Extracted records

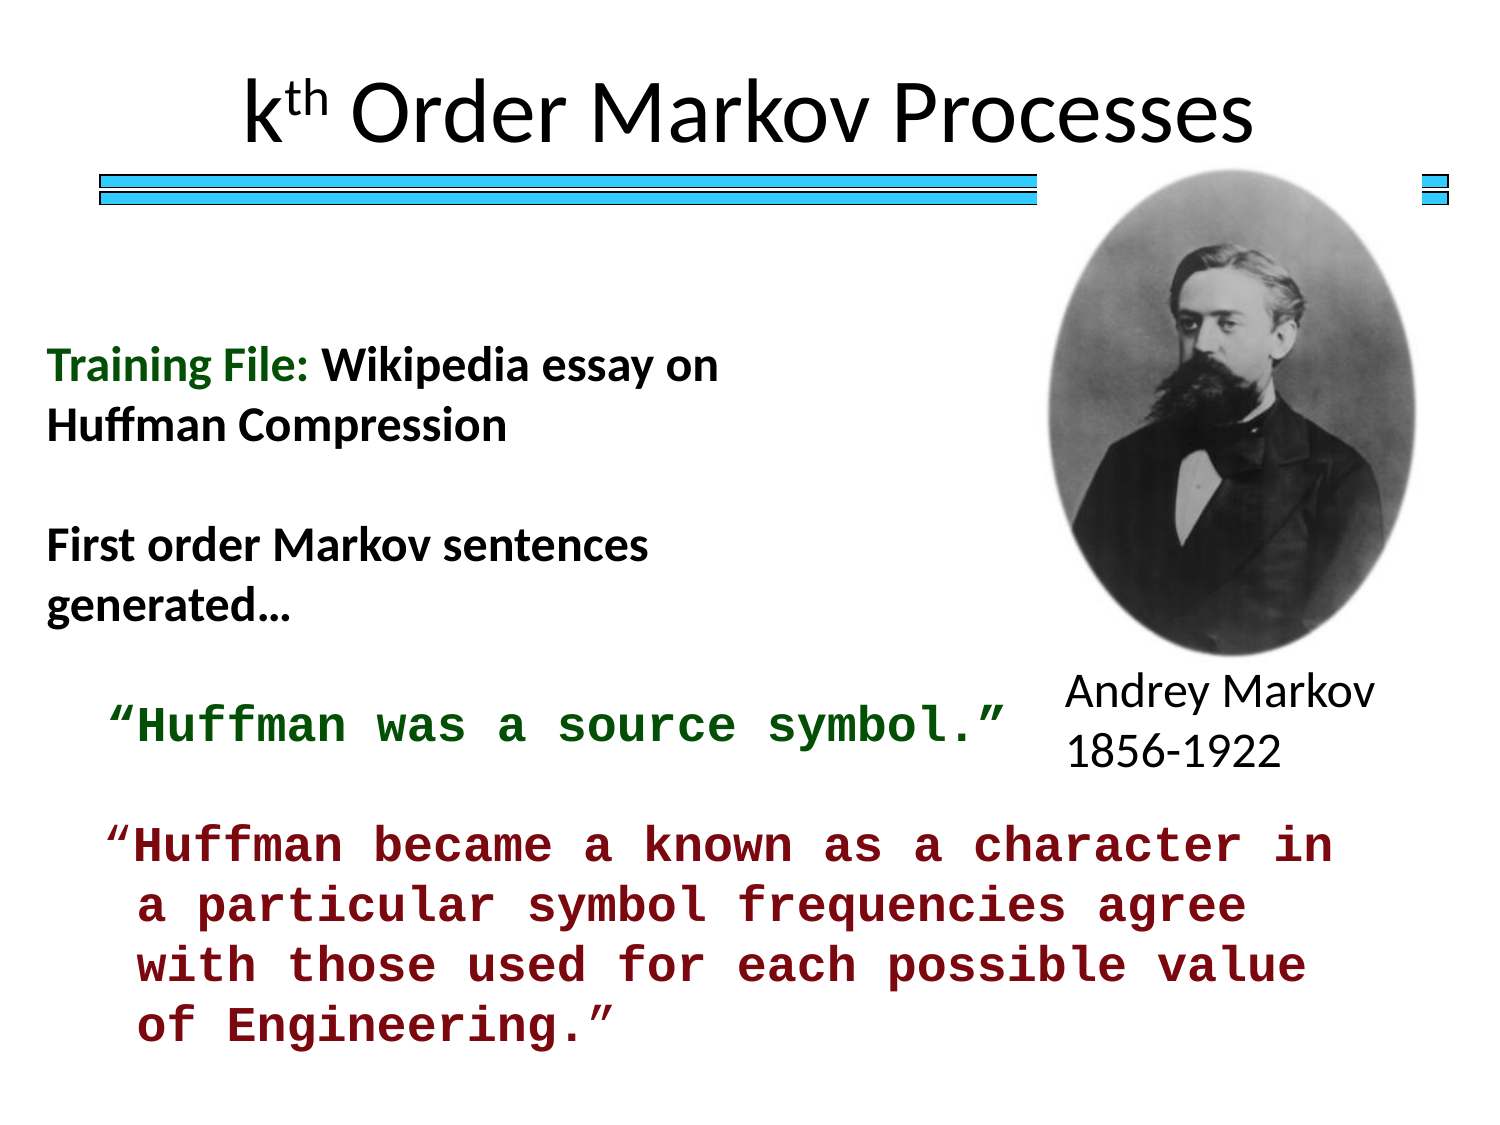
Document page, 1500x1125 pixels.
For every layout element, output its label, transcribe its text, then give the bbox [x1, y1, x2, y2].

picture [1037, 162, 1422, 663]
text_box Andrey Markov 1856-1922 [1348, 649, 1434, 785]
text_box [1426, 174, 1449, 205]
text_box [99, 174, 1032, 205]
text_box Training File: Wikipedia essay on Huffman Compression First order Markov sentences generated… “Huffman was a source symbol.” “Huffman became a known as a character in a particular symbol frequencies agree with those used for each possible value of Engineering.” [31, 323, 1348, 1125]
title kth Order Markov Processes [112, 12, 1388, 173]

* **Instruction**:
Copy the records above exactly, omitting every picture.

* **Finished task**:
Document page, 1500x1125 pixels.
For every layout element, output its label, transcribe its text, then give the bbox [x1, y1, x2, y2].

picture [1037, 162, 1422, 663]
text_box Andrey Markov 1856-1922 [1348, 649, 1434, 785]
text_box [1426, 174, 1449, 205]
text_box [99, 174, 1032, 205]
text_box Training File: Wikipedia essay on Huffman Compression First order Markov sentences generated… “Huffman was a source symbol.” “Huffman became a known as a character in a particular symbol frequencies agree with those used for each possible value of Engineering.” [31, 323, 1348, 1125]
title kth Order Markov Processes [112, 12, 1388, 173]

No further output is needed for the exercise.